Once the viewer becomes a follower, Segal said, the online buzz can be translated into physical actions like voting or attending events.
“That’s the theory of change that we have,” Segal said, “which is start with content and then ultimately scale them up to showing up and turning out to vote and to participate and maybe even advocate.”
Using social media to convey political ideas is “all about trying to figure out ways to give people an opportunity to sound off on something, to comment about something, to just engage in a larger capacity,” Burris said. She works with OurTime at ActionSprout. ActionSprout helps online organizations like OurTime expand their followers and push their message to more users through a Facebook app.
“A lot of the organizations we work with are big groups who do incredible work, but they don’t have anywhere near the engagement levels that OurTime does,” Burris said, “If you have ways to engage people, they will keep engaging and stay involved.”
OurTime regularly asks its followers to pass along messages to their representatives about issues that are important to them.
“To interact with a political issue or political content on Facebook or Tumblr or Twitter, you’re going to see that type of content on a daily basis on your newsfeed,” Segal said, “and so it’s not a high barrier to entry whatsoever.”
Some organizations still prefer more traditional methods of building political interest among young people. Blake Green, deputy director of the Texas League of Young Voters, says his group takes a simple approach to connecting with youth. It spends less time online and more time canvassing neighborhoods, going door-to-door.
But the overall goal is the same as that of OurTime — moving youth up the engagement ladder. The League, a progressive organization that is not affiliated with a party, uses pledge cards handed out at the door or at events that asks the recipient to pledge to vote or to take an action. At the bottom of the card is place to express interest in volunteering. And from there, the youth are engaged.
“We don’t speak above their heads. And that’s one of the things that politicians or legislators do is speak all this political rhetoric that’s sort of above their heads,” said Green, echoing Burris’s words about Grassley’s Twitter appeal. “For non-college and college youth, the way we do it is we make it real with them.”

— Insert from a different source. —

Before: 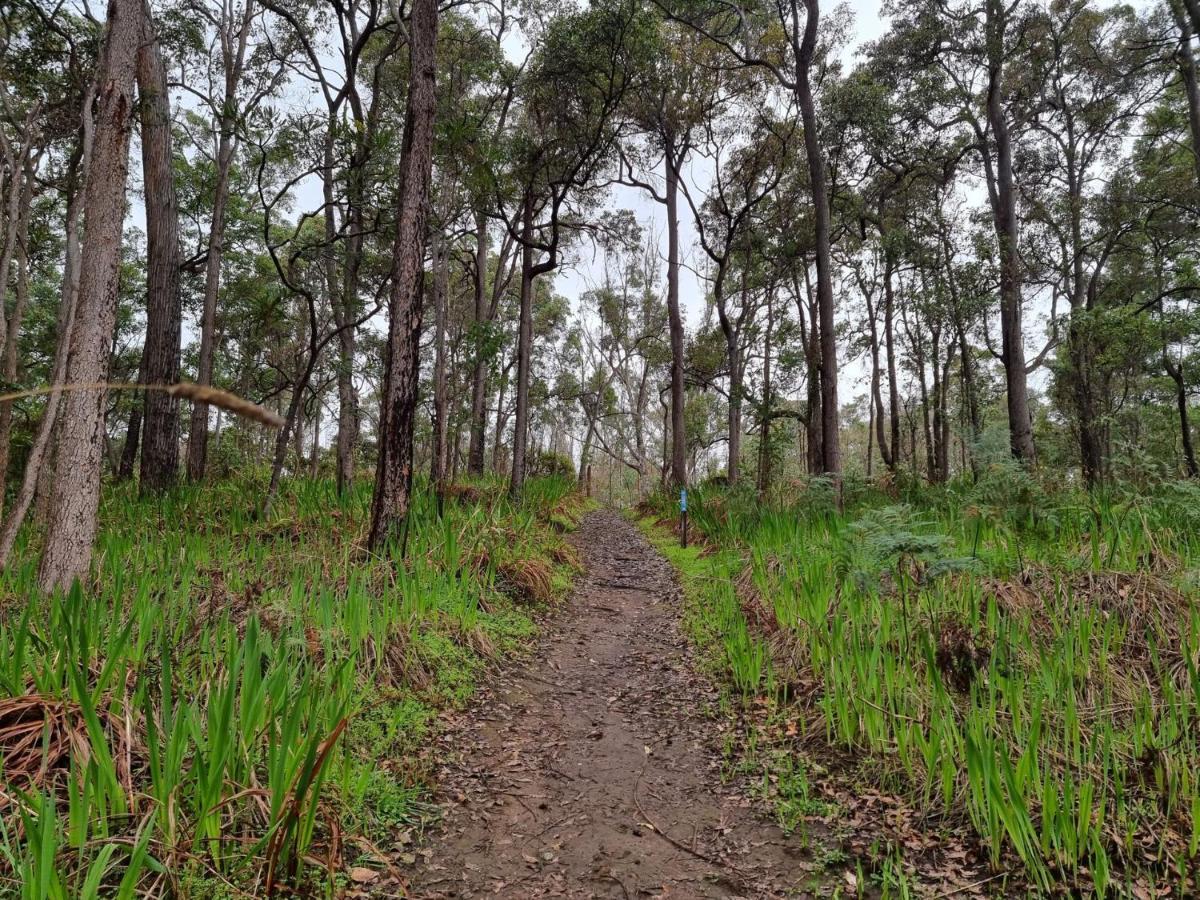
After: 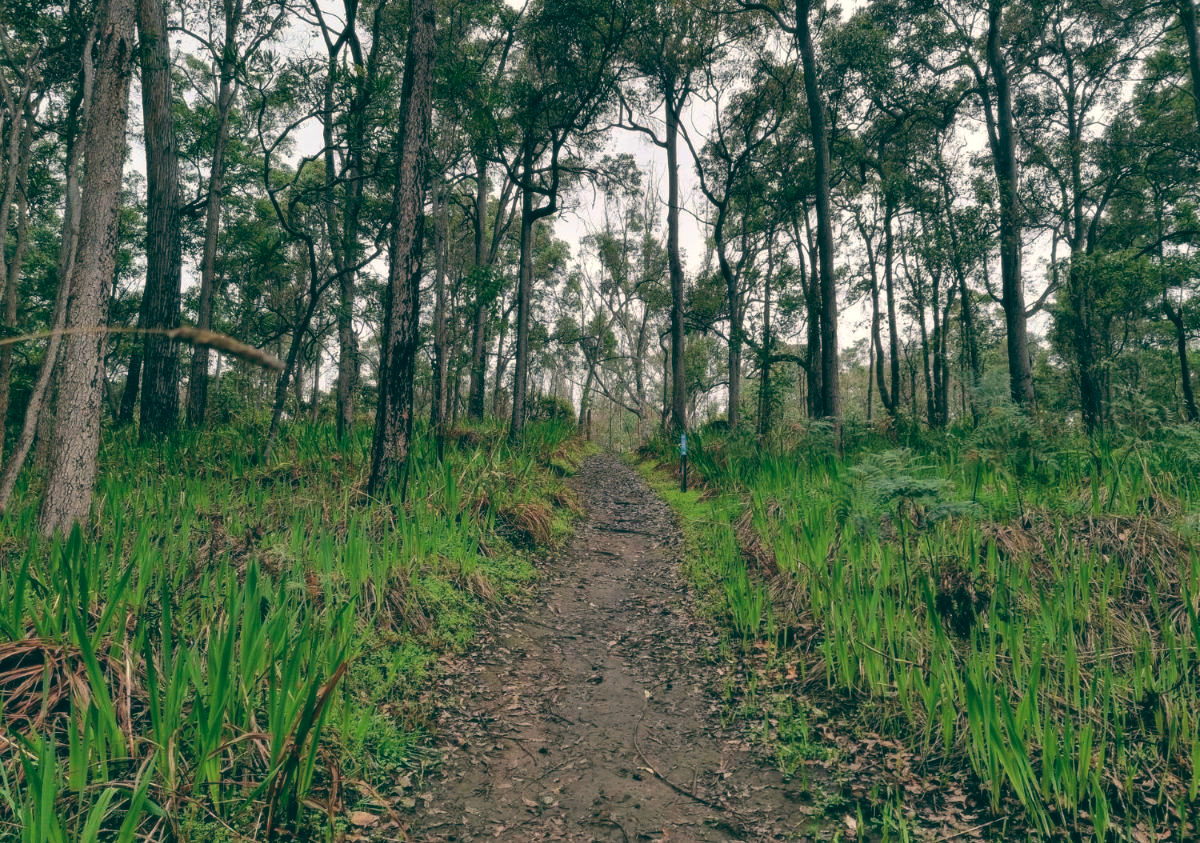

But the greater reach of the Internet provides an avenue for politicians, especially those in Washington who aren’t able to meet face to face all the time, to engage directly and to “be real” with their constituents.
“The more we move towards an internet based political system, the greater the amount of inclusion we’ll have,” Segal said. “And I don’t think then it will as much matter if you’re a college or non-college youth.”